Alors que certains vont pouvoir s’initier à la pratique, avec ou sans le partenariat de médias locaux (réalisation de reportages vidéo, club radio, journal et blog étudiant), d’autres, au contraire, restent cantonnés à la théorie (analyse d’articles, réflexion autour de la liberté d’expression, initiation à la lecture d’image…). Tout dépend du bon vouloir des professeurs.
Surtout, si les cours d’Éducation aux médias font partie intégrante des programmes scolaires et plus précisément du socle commun des connaissances depuis 2016, il se trouve qu’une majorité d’élèves, au cours de leur scolarité, n’en bénéficient pas.
Actuellement, seuls deux professeurs par établissements sont nommés référents EMI, ce qui ne permet donc pas de dispenser un enseignement à la totalité des élèves. Et même si des journalistes s’investissent de plus en plus dans ce processus, en allant eux aussi à la rencontre des jeunes, on reste encore loin du compte. Sur 12 millions d’élèves scolarisés, seuls 40 000 ont participé à un cours d’EMI l’année dernière.
ROMAI,
Des ressources variables selon les académies
« Ce qui me frappe, c’est que l’EMI a gagné la bataille idéologique.
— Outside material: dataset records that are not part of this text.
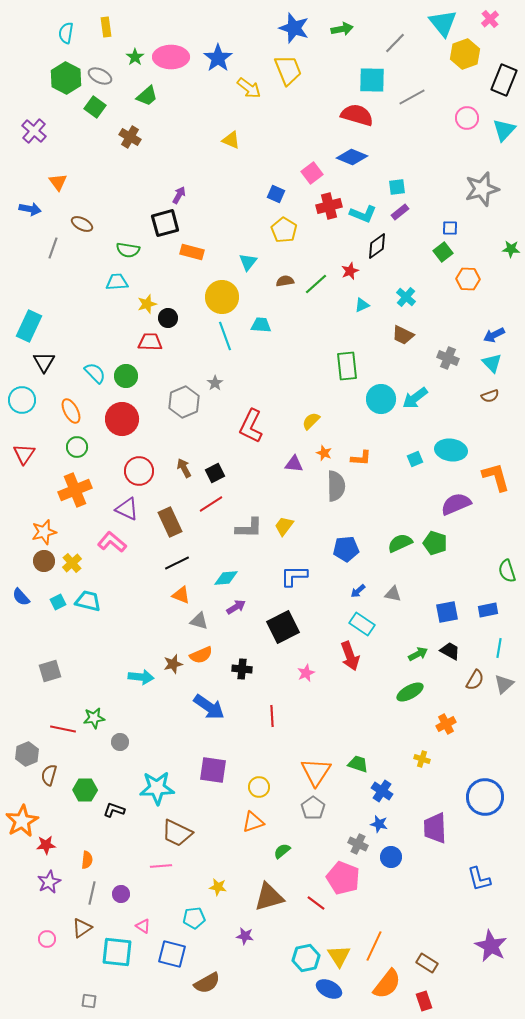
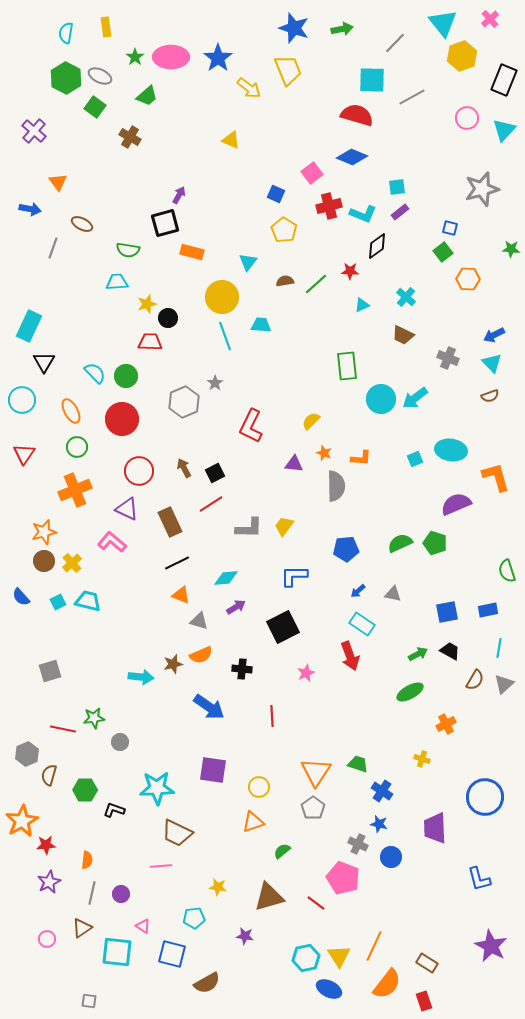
yellow hexagon at (465, 54): moved 3 px left, 2 px down
blue square at (450, 228): rotated 14 degrees clockwise
red star at (350, 271): rotated 24 degrees clockwise
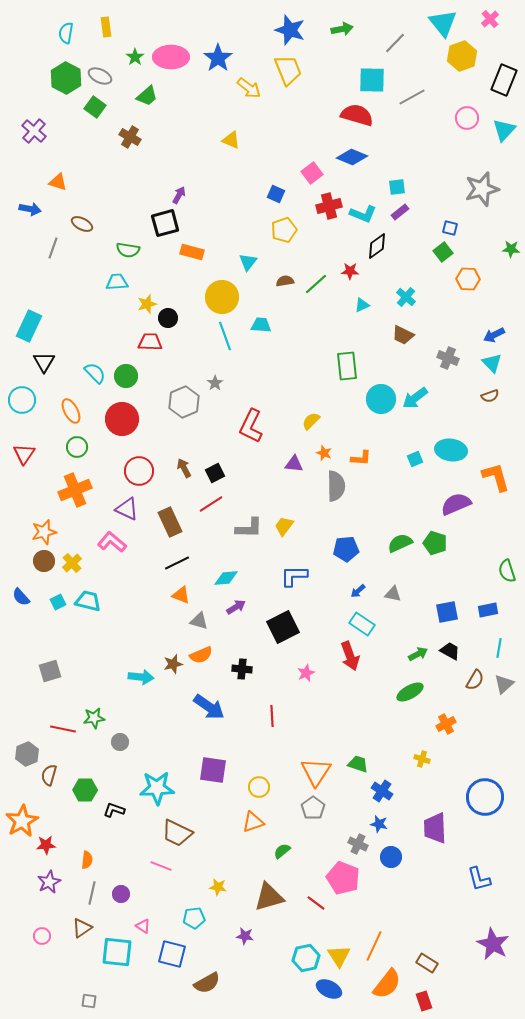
blue star at (294, 28): moved 4 px left, 2 px down
orange triangle at (58, 182): rotated 36 degrees counterclockwise
yellow pentagon at (284, 230): rotated 20 degrees clockwise
pink line at (161, 866): rotated 25 degrees clockwise
pink circle at (47, 939): moved 5 px left, 3 px up
purple star at (491, 946): moved 2 px right, 2 px up
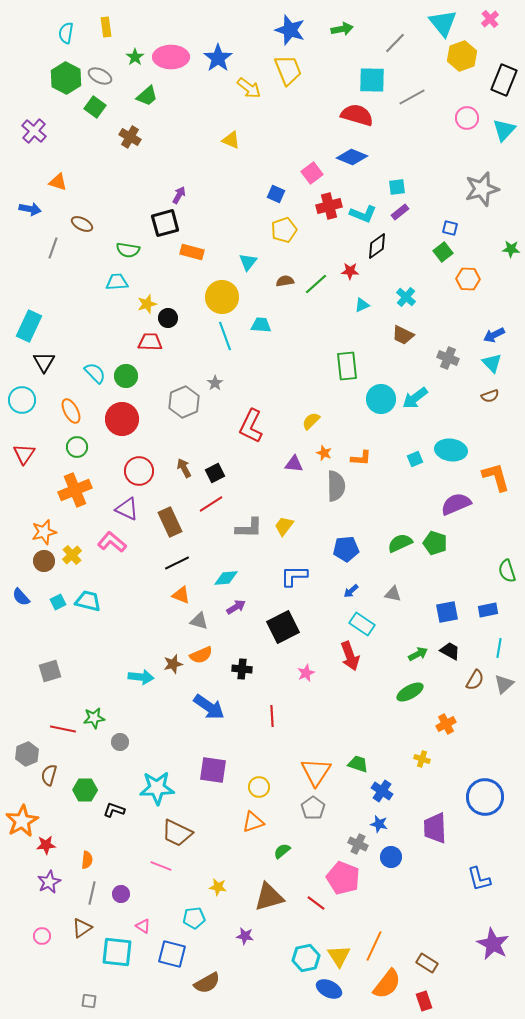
yellow cross at (72, 563): moved 8 px up
blue arrow at (358, 591): moved 7 px left
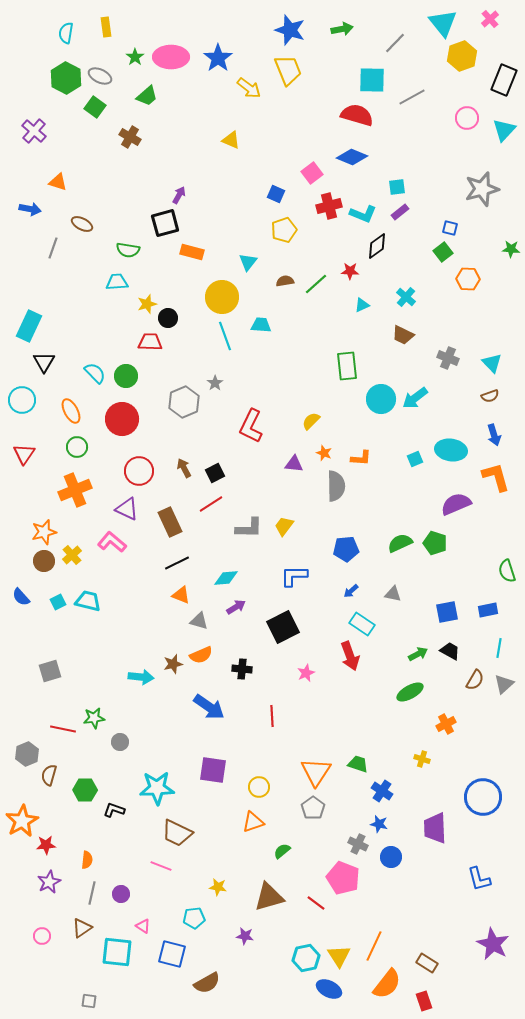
blue arrow at (494, 335): moved 100 px down; rotated 80 degrees counterclockwise
blue circle at (485, 797): moved 2 px left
Désormais, nous savons que c’est nécessaire, mais ça ne se traduit pas par des actes forts. Juste après les attentats contre Charlie Hebdo, la ministre Najat Vallaud-Belkacem avait déclaré « un journaliste dans chaque lycée et dans chaque collège ». On en est extrêmement loin quasiment rien n’a bougé en quatre ans » déplore Laurence Labardens-Corroy.
Selon la chercheuse, cela est à la fois dû « au manque d’universitaires censés former les formateurs, mais aussi au fait qu’il n’existe aucune chair d’Éducation aux médias en France, alors qu’il y en a dans le reste du monde ». A cela, précise-t’elle, » vient s’ajouter un manque de moyens financiers évident ».
D’après Isabelle Martin, les budgets alloués à l’EMI ne sont d’ailleurs pas harmonisés au niveau national. « Je ne suis pas au CLEMI (Centre de liaison de l’enseignement et des médias d’information) le plus à plaindre, je dispose de plus de moyens que d’autres, mais en même temps, compte tenu de l’enjeu, notre budget n’est encore pas suffisant ».
Autre disparité, certains CLEMI, comme celui de Bordeaux, sont considérés comme des délégations académiques. Dans l’organigramme, ils apparaissent au même niveau que la culture, le numérique ou encore les relations internationales. « C’est une chance », affirme Isabelle Martin, car je suis en relation directe avec la rectrice. Cela facilite les choses quand on met en place de nouveaux projets. Contrairement à d’autre CLEMI, je n’ai pas d’intermédiaire ce qui permet d’être plus réactif et plus efficace. Je dispose aussi de plus de moyens humains et financiers que j’utilise, entre autres, pour rémunérer des acteurs externes qui interviennent dans le cadre des cours d’EMI ».
Si l’intérêt des cours d’éducation aux médias est aujourd’hui incontestable, sa mise en pratique reste plus aléatoire. Pourtant, selon une consultation citoyenne réalisée par Make.org auprès de 104 000 français, elle serait la troisième priorité identifiée par les citoyens à la question : « Comment les médias peuvent améliorer la société ? » Prendre le temps d’éduquer, sûrement la solution pour entretenir la flamme entre journaliste et public.